The Western Degree
In the old movies, one could tell the bad guys because they wore the black hats. Not so with our very own Marshal Dave, the best Senior Warden east of the Pecos. Last week, Dave got the opportunity to lead the posse for the fall FC degree, and a fine job he and his band of compadres made of it.
Dave was on a trip out west with his wife and some friends. One day they mosied into a haberdashery, where Dave espied a particular Stetson, and tried it out in front of the mirror. A woman passing by exclaimed “You should buy that hat; it makes you look just like a marshal.” Dave, who in real life is a law-enforcement agent, decided that it was a good omen; and so last Wednesday found him riding high in the saddle… or at least, in the Oriental chair.
In Connecticut, the Fellowcraft degree is a little longer than the Entered Apprentice degree, and I was disappointed to see some of the members disappeared after the break. This happens fairly frequently, and I try to be understanding because I realize that some of the older members need their sleep. But it’s disappointing because some of the best work is performed during the second half of the degrees. In Connecticut, we have a particularly involved second Section lecture that we call “The Middle Chamber Lecture.” Other jurisdictions call it the Staircase Lecture, or the Senior. Deacon’s Lecture, or something similar. This time, the Middle Chamber Lecture was performed by our Junior Deacon Gerry, who delivered what was unquestionably one of the best explanations of columns, senses and the liberal arts that I’ve ever heard. Gerry likes to tease me by pointing out that I tend to use a lot of body language in my ritual delivery, but I noticed that he was doing the same – and I think that it enhanced an already fantastic piece of memory work.
Naturally, the rest of the Friendship officers performed admirably, moreso because just as last month, this was also a “move up” night for everyone, with the exception of me, for whom it represented more of a “move out” night. Yes, just like my
complaint observation from last month, I no longer get the opportunity to do ritual. Oh, Marshall Dave threw me a bone by allowing me to do the Fellowcraft charge, but that was the extent of my participation.
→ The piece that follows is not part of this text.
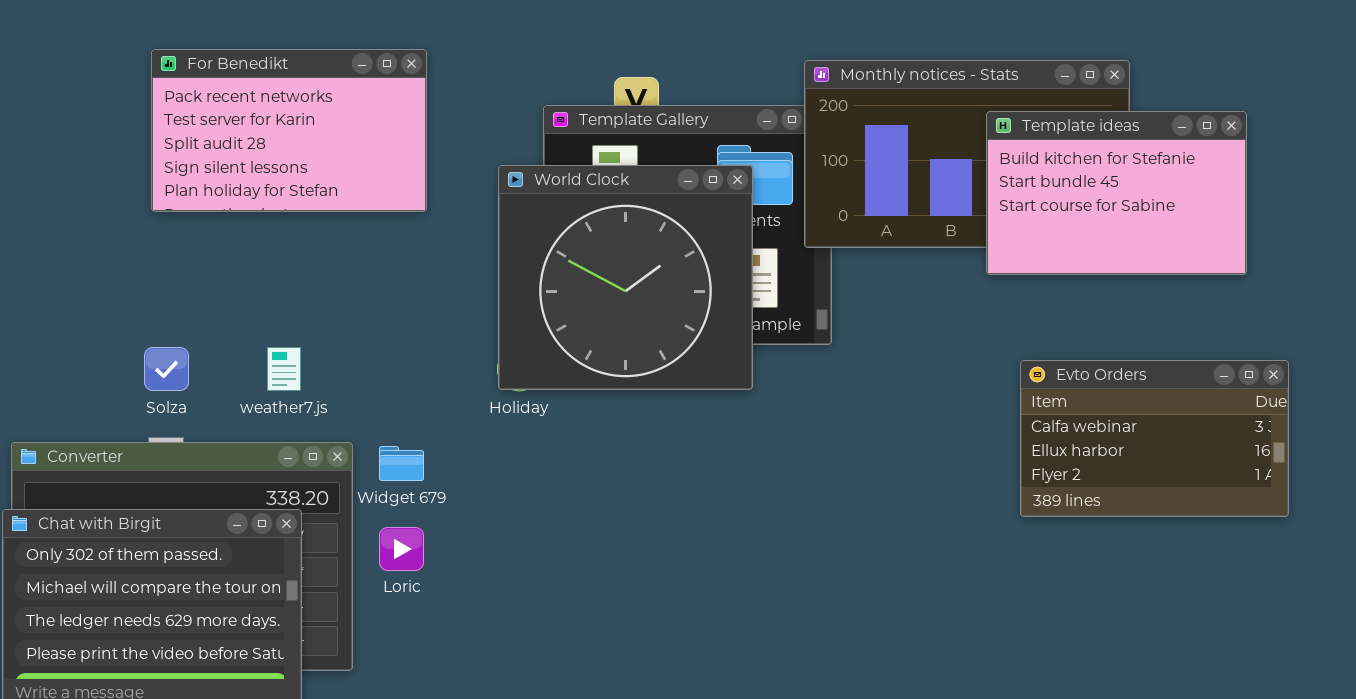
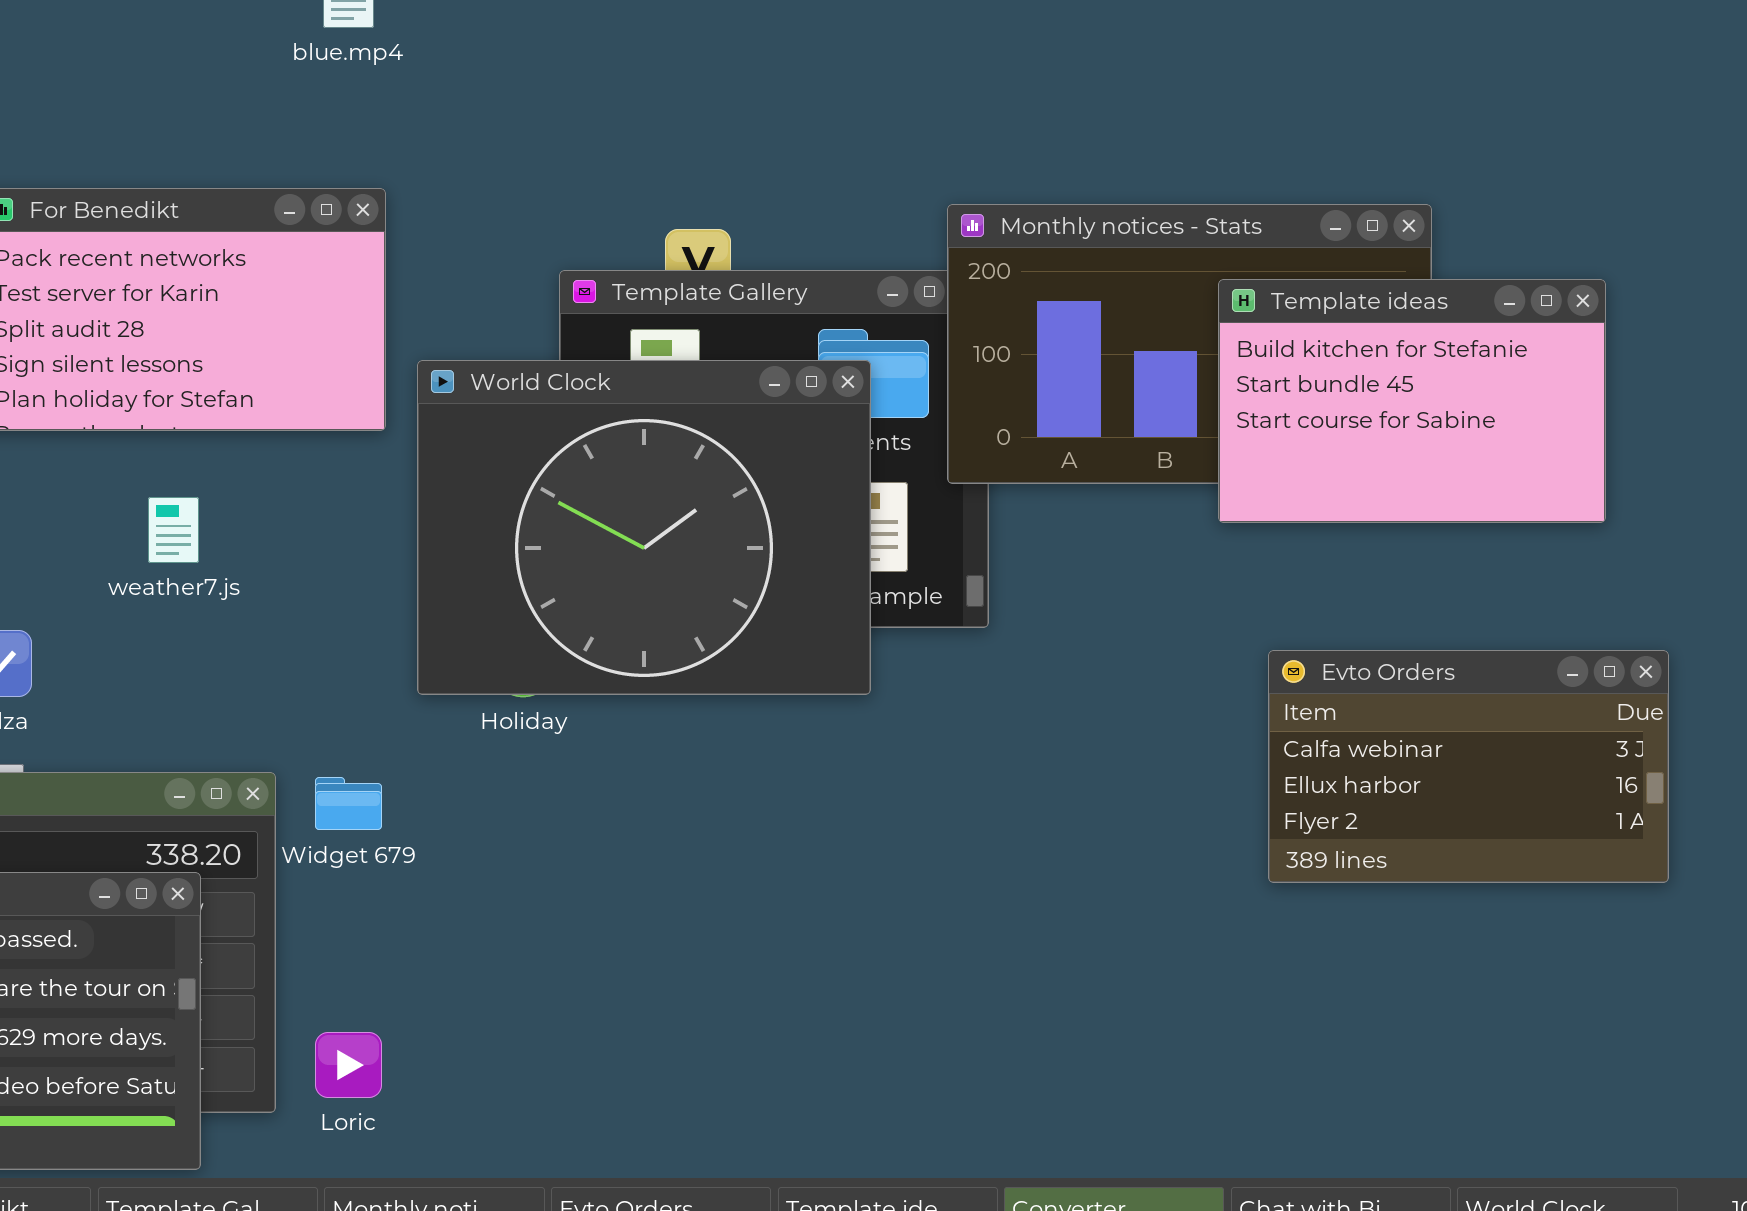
World Clock: [498,165,753,390] -> [417,360,871,695], resized
weather7.js: [267,347,301,391] -> [148,497,199,563], moved
Loric: [379,527,424,571] -> [315,1032,382,1098], moved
And of course, as saddened as I am, it’s the way it should be. I know that there are a lot, perhaps even a majority of lodges in which a particular member “owns” a part and may rehearse that for years. A particularly gifted ritualist will give that part meaning and character, and make it something that the candidate will long remember. But it also discourages the newer officers from developing their own ritual skills, and quite likely contributes to the encroachment of sloppy work, especially when an officer thinks to himself “I can just wing it, because ol ‘ Tom is gonna do that long part.” And while the rituals vary from country to country, and sometimes even from lodge to lodge in the same territory, the overall presentation is what makes Freemasonry what it is: the oldest fraternity. We should all be proud of the presentation that we make to our candidates, and we should encourage them by our own actions to become involved. When they see the same guy give the same set of lectures for the umpteenth time the familiar and comfortable will begin to become the trite and stale. But when the candidates – our friends and family – see us making the effort, not only does it inspire them, it also gives a sense of variety as each officer delivers a performance differently from the previous one.
But I’m drifting from my main topic, which was to point out the great work done by Marshal Dave and his posse.
As I get ready to close my own year of serving my lodge in the East, I like to reflect on the progress that I’ve seen my officers make as they’ve progressed through the line. I remember that Eric was one of the first candidates that I conducted around the lodge when I was a new Senior Steward – and considering that Eric is about 50% larger than I am, this was no mean feat. But I remember that he was a young and very nervous candidate, and became the young and nervous officer to my right when I was sitting in the South. He’s now a bit older, more experienced, and certainly more seasoned as he served at my right as Senior Deacon this year. And his brother, Kyle, was the first candidate that I initiated as an Entered Apprentice when I did my first move-up two years ago, and is now one of the busiest guys at the lodge. Likewise, the Stewards Kevin and Ryan are both active with the DeMolay chapter. I’ve known them since they were teenagers; while they’ve both matured, they’re not all that much different – and I mean that in a good way. Jim, the Junior Warden, is also busy as the Secretary of our building committee, and I’m sure he’ll do a great job supporting Marshall Dave next year. It’s been great working with all of them. The Marshal is going to have a fantastic posse riding with him next year.
And as for Marshal Dave, he’s been fun to play off of during our lodge meetings. Dave is always ready with a smile, a joke, or a long, rambling story that – eventually – has a punch line. I know that he’s got some interesting programs planned for next year, and I hope that he enjoys his time every bit as much as I have.